Kinderschutzbund-Präsident fordert mehr Zivilcourage
Nach dem Tod von fünf Kindern in Schleswig-Holstein hat der Deutsche Kinderschutzbund mehr Zivilcourage gefordert. Wenn Eltern mit der Erziehung ihrer Kinder überfordert seien, seien nicht nur staatliche Stellen gefragt, sagte Kinderschutzbund-Präsident Heinz Hilgers am Donnerstag im WDR. Auch Nachbarn sollten respektvoll ihre Hilfe anbieten. "Wenn diese brüsk ausgeschlagen wird und man sich Sorgen macht, ist es richtig, sich an das Jugendamt oder andere Stellen zu wenden."
Das sollte aber offen und "mit Namen und Gesicht" geschehen, betonte Hilgers.
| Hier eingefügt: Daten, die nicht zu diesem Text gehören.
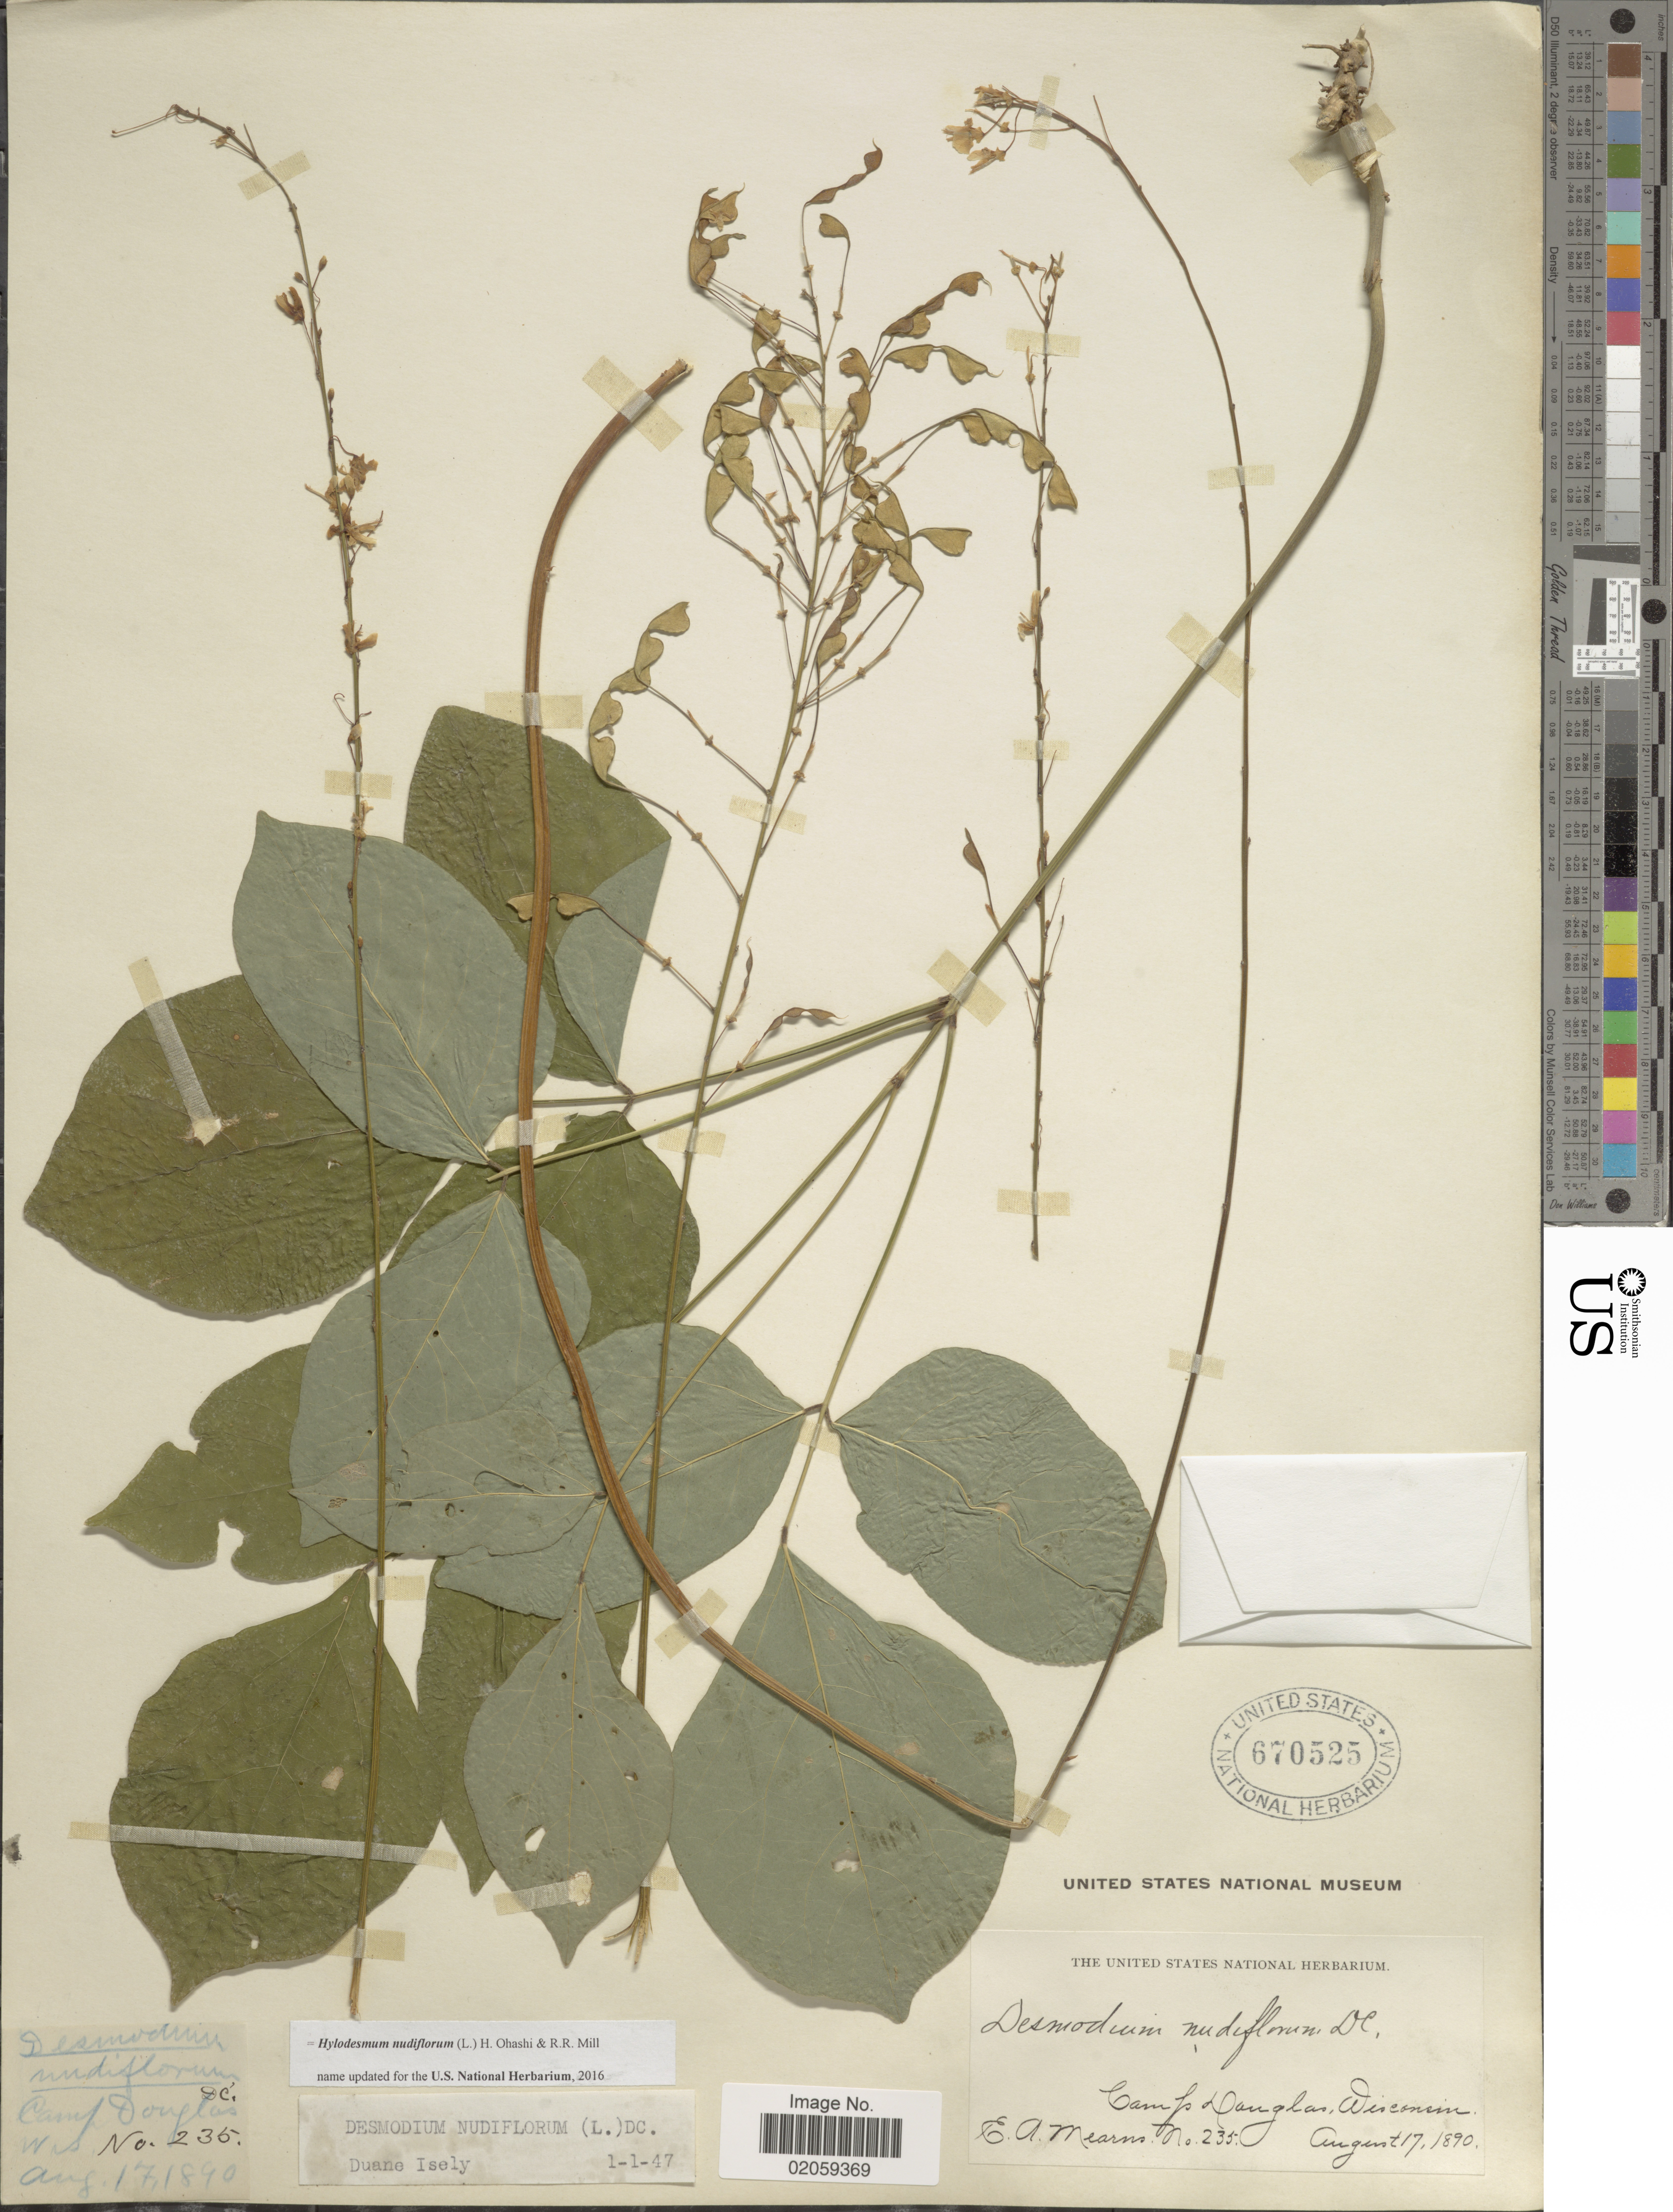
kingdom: Plantae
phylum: Tracheophyta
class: Magnoliopsida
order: Fabales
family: Fabaceae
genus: Hylodesmum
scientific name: Hylodesmum nudiflorum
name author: (L.) H. Ohashi & R.R. Mill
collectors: E. A. Mearns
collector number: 235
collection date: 1890-08-17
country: United States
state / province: Wisconsin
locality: Camp Douglas, Wis.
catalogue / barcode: US 670525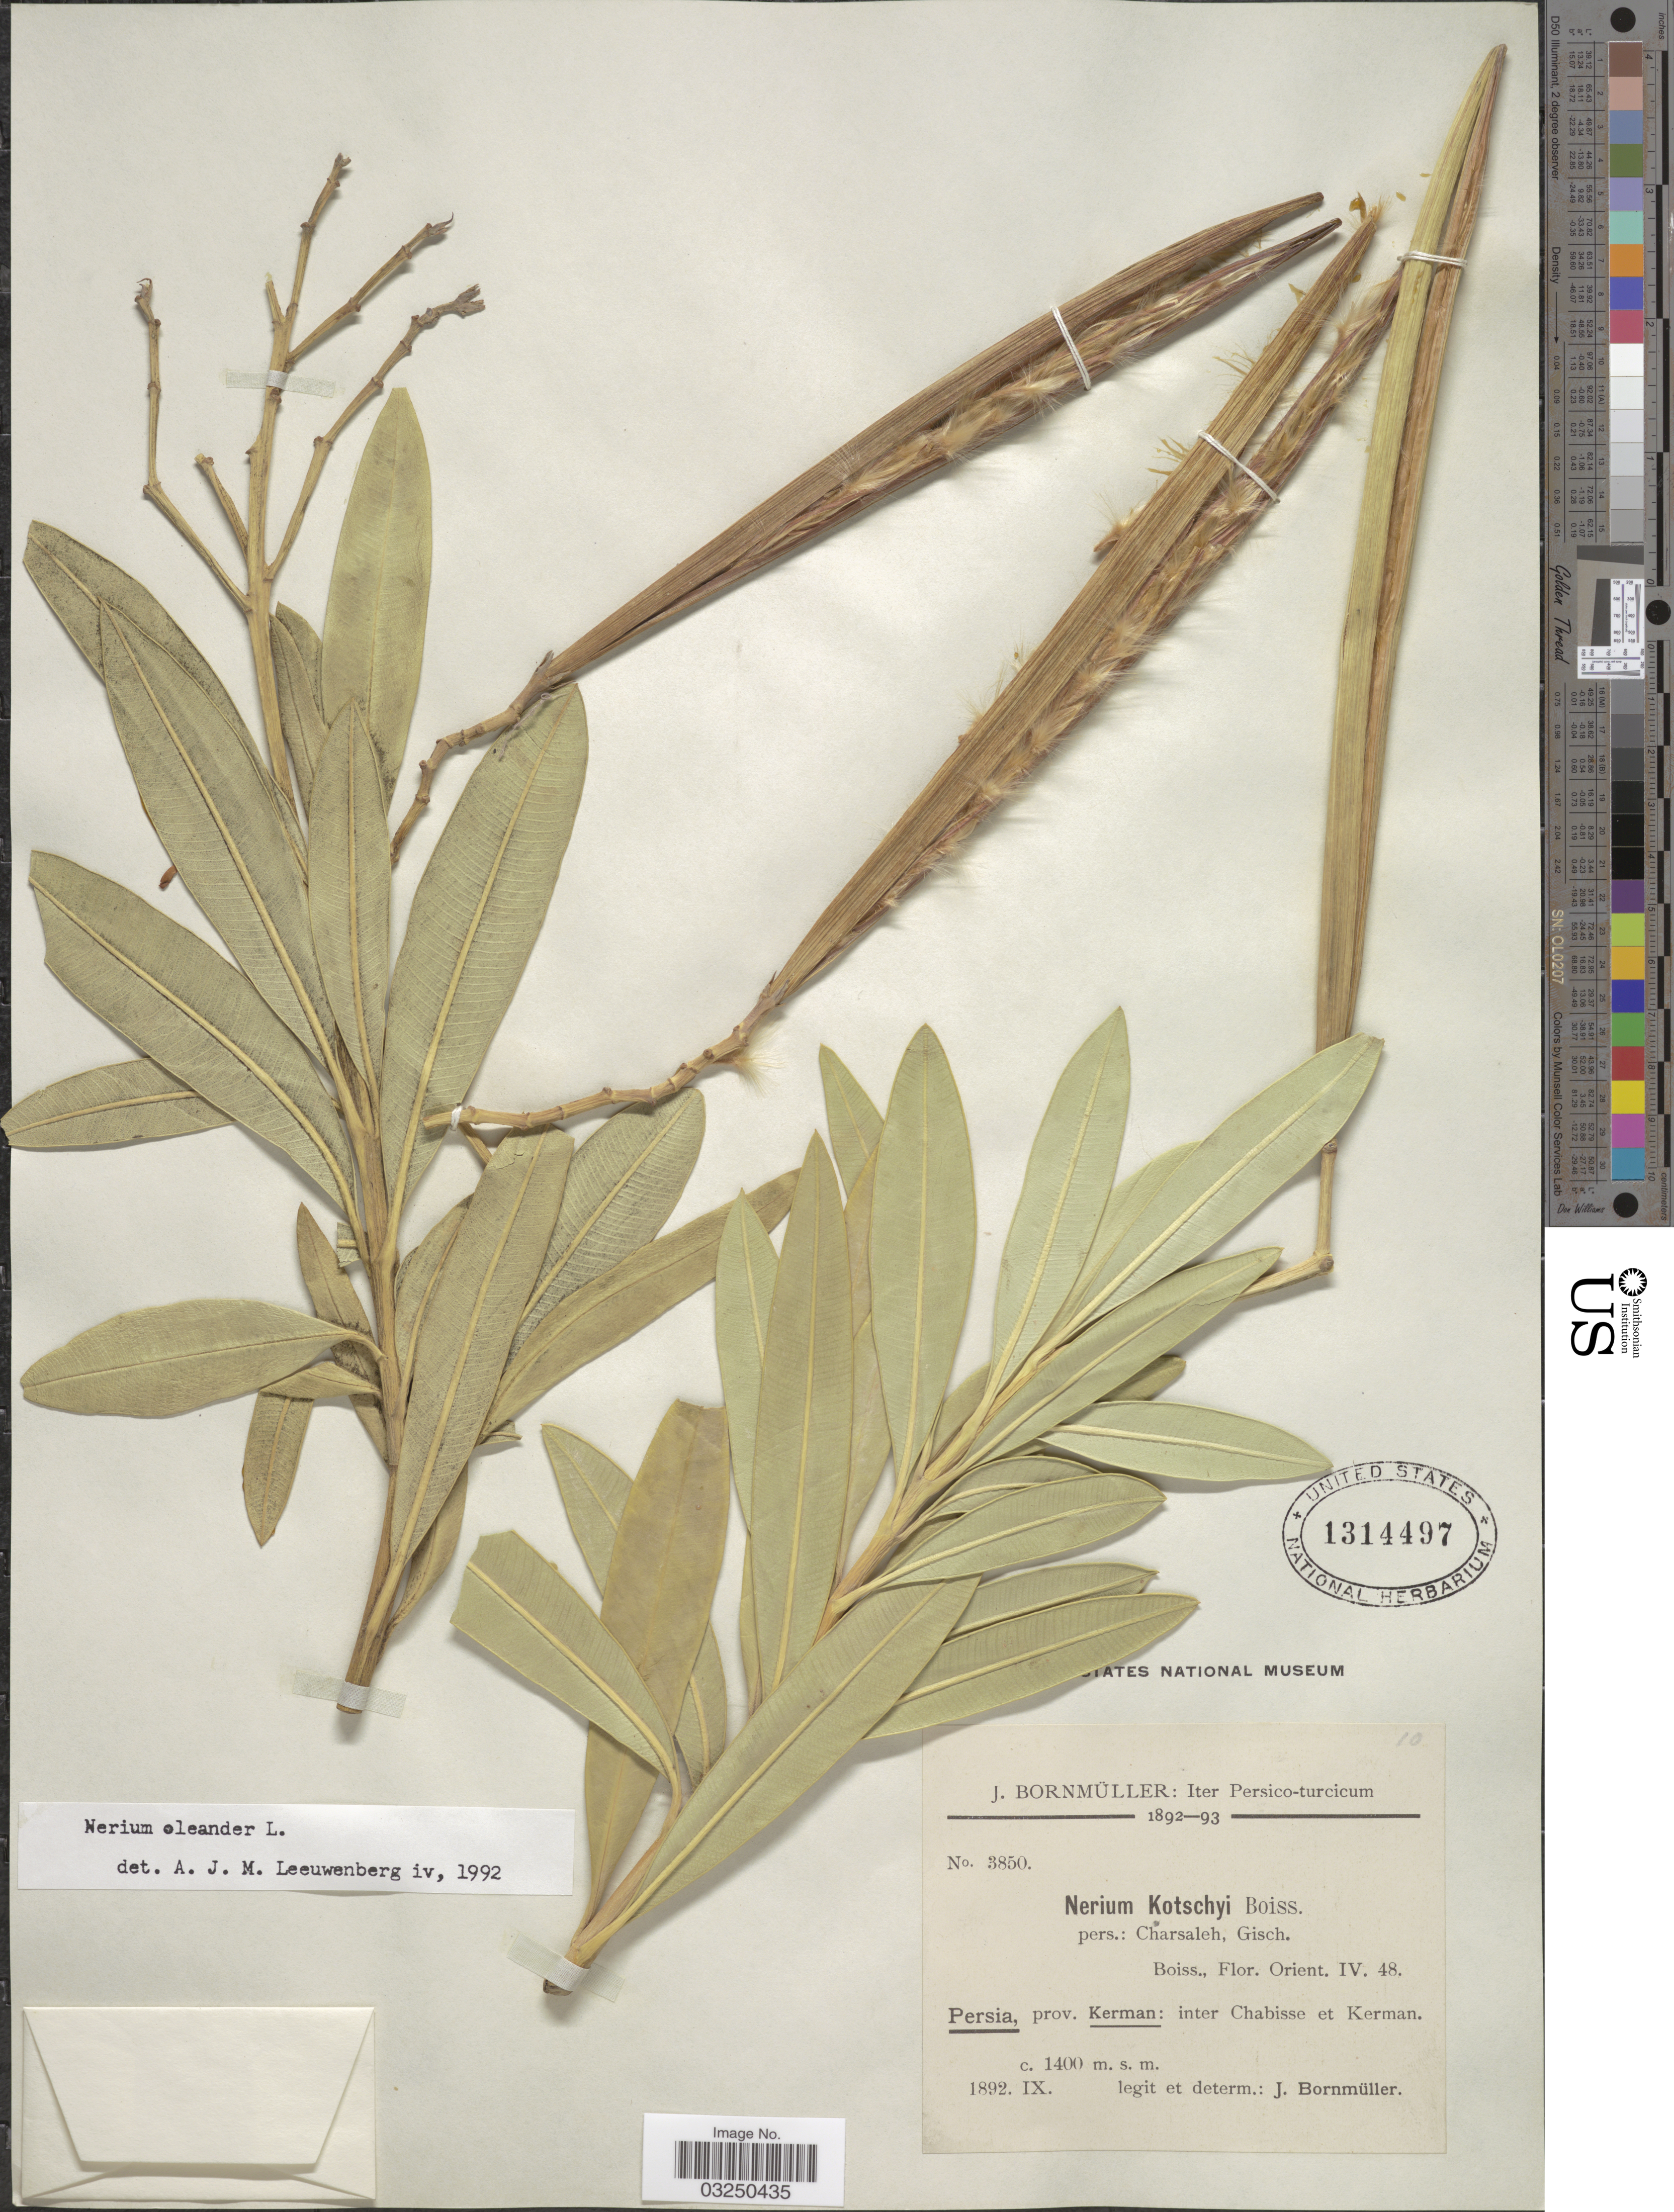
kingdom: Plantae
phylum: Tracheophyta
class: Magnoliopsida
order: Gentianales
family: Apocynaceae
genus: Nerium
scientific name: Nerium oleander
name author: L.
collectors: J. Bornmüller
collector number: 3850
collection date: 1892-09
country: Iran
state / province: Kerman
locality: Persia: inter Chabisse et Kerman.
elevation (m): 1400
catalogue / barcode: US 1314497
Zivilcourage habe nichts mit anonymer Denunziation zu tun.

Der Fall in Schleswig-Holstein, bei dem die Mutter psychisch krank sein soll, ist nach Einschätzung des Kinderschützers vermutlich nicht typisch für Familien mit psychosozialen Problemen. Die Zahl überforderter Eltern nehme aber nach seiner Beobachtung zu, offenbar gebe es auch mehr Gewalttaten gegen Kinder.

Der Dormagener Bürgermeister verwies in diesem Zusammenhang auf die "Nummer gegen Kummer", unter der sowohl Eltern als auch Kinder und Jugendliche telefonisch Rat und Hilfe erhalten. Die Berater des Wuppertaler Vereins "Nummer gegen Kummer", der Mitglied im Deutschen Kinderschutzbund ist, sind unter den kostenlosen Rufnummern 0800-1110333 (Kinder- und Jugendtelefon) und 0800-1110550 (Elterntelefon) zu erreichen.